─── Entries shown ───

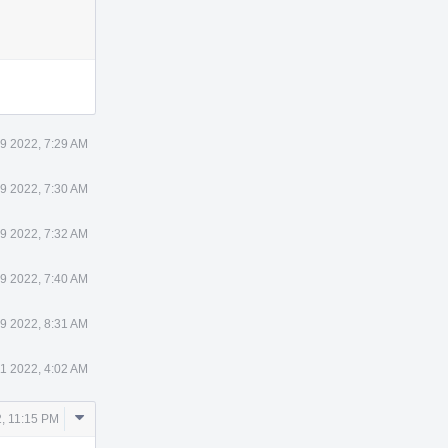
9 2022, 7:29 AM
9 2022, 7:30 AM
9 2022, 7:32 AM
9 2022, 7:40 AM
9 2022, 8:31 AM
11 2022, 4:02 AM
Comment
2, 11:15 PM
Actions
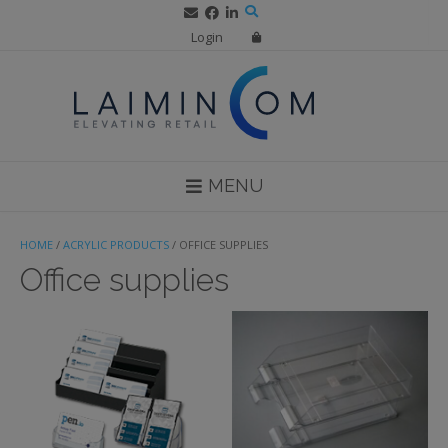
Skip
to
Login
content
MENU
HOME
/
ACRYLIC PRODUCTS
/ OFFICE SUPPLIES
Office supplies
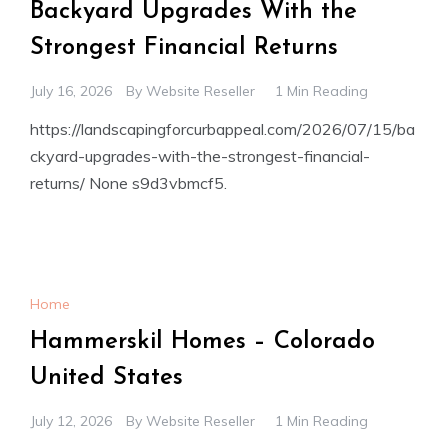
Backyard Upgrades With the
Strongest Financial Returns
July 16, 2026
By
Website Reseller
1 Min Reading
https://landscapingforcurbappeal.com/2026/07/15/ba
ckyard-upgrades-with-the-strongest-financial-
returns/ None s9d3vbmcf5.
Home
Hammerskil Homes – Colorado
United States
July 12, 2026
By
Website Reseller
1 Min Reading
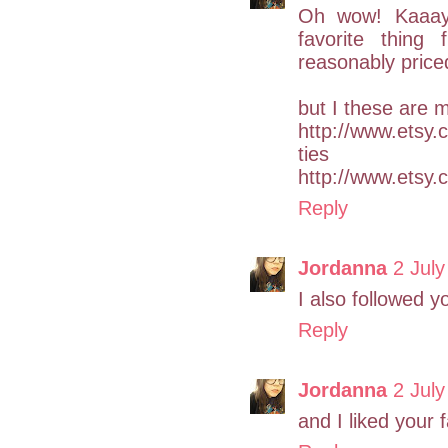
Oh wow! Kaaay i
favorite thing
reasonably price
but I these are 
http://www.etsy.c
ties
http://www.etsy.
Reply
Jordanna
2 July
I also followed yo
Reply
Jordanna
2 July
and I liked your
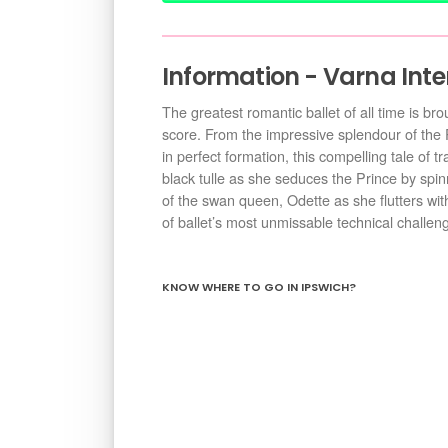
Information - Varna Inte
The greatest romantic ballet of all time is br
score. From the impressive splendour of the 
in perfect formation, this compelling tale of t
black tulle as she seduces the Prince by spinn
of the swan queen, Odette as she flutters with
of ballet’s most unmissable technical challen
KNOW WHERE TO GO IN IPSWICH?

───

Directions for this task
Copy the data from the line containing "Backyard Upgrades With the" through the line containing "and I liked your", including both of those lines. Leave the pictures out.

Expected output
Backyard Upgrades With the
Strongest Financial Returns
July 16, 2026
By
Website Reseller
1 Min Reading
https://landscapingforcurbappeal.com/2026/07/15/ba
ckyard-upgrades-with-the-strongest-financial-
returns/ None s9d3vbmcf5.
Home
Hammerskil Homes – Colorado
United States
July 12, 2026
By
Website Reseller
1 Min Reading
Oh wow! Kaaay i
favorite thing
reasonably price
but I these are 
http://www.etsy.c
ties
http://www.etsy.
Reply
Jordanna
2 July
I also followed yo
Reply
Jordanna
2 July
and I liked your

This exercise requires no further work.